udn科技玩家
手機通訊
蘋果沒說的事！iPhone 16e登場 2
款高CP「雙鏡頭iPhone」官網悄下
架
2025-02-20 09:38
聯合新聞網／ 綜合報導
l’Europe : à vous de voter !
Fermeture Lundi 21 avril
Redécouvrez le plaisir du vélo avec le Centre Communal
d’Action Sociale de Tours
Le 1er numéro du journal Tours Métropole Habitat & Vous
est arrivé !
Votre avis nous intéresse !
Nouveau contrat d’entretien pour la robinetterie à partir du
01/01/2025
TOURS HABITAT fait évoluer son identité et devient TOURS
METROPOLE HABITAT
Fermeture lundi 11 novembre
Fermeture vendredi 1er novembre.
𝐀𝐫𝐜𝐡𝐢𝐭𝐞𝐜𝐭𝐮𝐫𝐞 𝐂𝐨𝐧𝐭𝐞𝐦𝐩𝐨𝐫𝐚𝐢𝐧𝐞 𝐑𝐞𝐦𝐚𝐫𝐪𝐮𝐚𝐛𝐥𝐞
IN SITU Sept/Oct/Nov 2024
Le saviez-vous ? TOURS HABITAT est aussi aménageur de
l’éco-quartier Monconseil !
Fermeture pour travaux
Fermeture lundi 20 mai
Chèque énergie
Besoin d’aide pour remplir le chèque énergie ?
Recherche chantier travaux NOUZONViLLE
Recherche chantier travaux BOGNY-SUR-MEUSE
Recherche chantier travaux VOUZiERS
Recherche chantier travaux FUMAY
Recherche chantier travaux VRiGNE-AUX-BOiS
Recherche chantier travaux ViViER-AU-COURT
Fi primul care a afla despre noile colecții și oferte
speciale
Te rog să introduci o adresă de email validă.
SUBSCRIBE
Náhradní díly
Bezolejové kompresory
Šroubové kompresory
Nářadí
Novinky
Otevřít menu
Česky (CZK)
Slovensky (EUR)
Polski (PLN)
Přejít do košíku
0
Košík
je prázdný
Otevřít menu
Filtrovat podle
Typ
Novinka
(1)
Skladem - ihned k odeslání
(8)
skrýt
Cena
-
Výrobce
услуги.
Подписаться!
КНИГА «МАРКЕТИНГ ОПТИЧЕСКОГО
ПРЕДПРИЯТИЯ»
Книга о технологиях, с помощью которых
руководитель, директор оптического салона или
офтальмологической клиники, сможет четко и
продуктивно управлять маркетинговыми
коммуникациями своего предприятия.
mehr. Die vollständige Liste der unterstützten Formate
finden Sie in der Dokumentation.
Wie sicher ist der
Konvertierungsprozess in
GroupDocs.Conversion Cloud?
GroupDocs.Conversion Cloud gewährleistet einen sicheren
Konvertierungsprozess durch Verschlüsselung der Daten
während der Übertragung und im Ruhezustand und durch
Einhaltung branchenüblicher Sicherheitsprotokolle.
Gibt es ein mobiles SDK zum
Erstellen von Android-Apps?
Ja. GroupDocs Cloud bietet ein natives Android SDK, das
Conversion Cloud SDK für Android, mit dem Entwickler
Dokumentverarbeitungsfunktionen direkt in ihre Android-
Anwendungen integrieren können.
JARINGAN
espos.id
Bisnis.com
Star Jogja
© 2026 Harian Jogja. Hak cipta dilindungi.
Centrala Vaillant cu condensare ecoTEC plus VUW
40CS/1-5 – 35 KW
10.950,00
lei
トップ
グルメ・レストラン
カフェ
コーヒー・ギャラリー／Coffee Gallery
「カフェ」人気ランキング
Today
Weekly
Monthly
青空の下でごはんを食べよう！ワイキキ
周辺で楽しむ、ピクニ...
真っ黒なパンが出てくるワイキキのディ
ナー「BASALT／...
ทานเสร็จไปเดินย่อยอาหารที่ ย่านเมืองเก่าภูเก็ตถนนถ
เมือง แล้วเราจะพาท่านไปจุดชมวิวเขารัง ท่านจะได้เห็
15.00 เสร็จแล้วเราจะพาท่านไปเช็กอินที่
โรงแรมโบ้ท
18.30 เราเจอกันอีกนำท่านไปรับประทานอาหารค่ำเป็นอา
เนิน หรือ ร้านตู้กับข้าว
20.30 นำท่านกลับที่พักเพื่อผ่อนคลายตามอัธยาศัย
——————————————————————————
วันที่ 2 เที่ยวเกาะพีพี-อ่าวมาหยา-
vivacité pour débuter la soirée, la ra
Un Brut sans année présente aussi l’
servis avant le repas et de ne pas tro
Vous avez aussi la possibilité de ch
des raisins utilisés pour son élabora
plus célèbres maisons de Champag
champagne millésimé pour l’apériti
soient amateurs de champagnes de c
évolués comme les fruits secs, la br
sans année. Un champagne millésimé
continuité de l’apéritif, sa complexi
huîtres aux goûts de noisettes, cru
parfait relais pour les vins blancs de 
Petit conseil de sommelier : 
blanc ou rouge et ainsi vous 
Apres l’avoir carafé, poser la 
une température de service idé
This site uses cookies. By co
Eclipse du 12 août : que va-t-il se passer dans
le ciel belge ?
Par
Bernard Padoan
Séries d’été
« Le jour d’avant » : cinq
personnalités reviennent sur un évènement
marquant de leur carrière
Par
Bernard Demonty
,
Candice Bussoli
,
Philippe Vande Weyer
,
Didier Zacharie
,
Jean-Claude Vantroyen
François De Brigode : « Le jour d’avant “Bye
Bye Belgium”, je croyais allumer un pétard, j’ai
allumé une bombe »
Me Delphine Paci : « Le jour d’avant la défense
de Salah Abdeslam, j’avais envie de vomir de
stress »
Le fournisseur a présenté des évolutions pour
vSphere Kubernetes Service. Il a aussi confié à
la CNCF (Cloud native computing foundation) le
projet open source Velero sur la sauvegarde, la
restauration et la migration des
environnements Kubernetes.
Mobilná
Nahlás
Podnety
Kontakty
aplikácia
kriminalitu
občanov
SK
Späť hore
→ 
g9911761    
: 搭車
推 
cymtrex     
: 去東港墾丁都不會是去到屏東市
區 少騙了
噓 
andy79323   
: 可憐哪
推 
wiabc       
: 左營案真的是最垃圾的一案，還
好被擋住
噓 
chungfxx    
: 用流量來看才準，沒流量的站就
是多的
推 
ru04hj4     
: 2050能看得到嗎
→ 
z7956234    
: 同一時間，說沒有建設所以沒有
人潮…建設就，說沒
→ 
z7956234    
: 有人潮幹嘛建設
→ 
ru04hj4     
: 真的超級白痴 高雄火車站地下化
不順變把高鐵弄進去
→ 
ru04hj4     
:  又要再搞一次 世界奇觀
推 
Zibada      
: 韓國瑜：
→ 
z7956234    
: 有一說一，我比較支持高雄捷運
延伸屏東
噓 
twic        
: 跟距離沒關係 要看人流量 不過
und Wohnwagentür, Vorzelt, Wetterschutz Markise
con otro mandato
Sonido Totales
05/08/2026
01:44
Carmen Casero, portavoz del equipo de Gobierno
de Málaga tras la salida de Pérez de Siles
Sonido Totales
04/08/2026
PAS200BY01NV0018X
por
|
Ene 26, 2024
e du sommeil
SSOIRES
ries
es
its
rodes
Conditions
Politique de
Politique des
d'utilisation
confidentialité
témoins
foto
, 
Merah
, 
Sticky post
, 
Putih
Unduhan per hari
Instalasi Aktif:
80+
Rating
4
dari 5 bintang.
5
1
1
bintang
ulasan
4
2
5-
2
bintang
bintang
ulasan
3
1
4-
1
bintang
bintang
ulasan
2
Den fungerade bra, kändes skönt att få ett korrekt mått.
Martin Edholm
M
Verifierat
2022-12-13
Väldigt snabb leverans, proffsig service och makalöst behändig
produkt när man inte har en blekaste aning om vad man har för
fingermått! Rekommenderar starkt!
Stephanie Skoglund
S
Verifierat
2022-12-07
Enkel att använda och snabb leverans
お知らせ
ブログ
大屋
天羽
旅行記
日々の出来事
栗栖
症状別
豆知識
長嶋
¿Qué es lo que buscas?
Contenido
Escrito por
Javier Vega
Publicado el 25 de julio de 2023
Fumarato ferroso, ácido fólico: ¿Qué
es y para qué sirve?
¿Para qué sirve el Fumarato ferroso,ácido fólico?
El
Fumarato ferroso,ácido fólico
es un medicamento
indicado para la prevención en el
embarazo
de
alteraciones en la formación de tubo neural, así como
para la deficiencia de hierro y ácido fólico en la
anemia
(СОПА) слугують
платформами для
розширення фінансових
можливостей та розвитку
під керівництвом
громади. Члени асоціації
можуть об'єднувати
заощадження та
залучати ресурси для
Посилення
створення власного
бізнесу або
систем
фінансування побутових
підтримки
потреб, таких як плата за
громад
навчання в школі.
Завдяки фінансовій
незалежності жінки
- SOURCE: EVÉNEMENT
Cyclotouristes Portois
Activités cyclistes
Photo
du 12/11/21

....

Please say how many lines in the records above contain the word "วเราจะพาท", giving the number alone.

2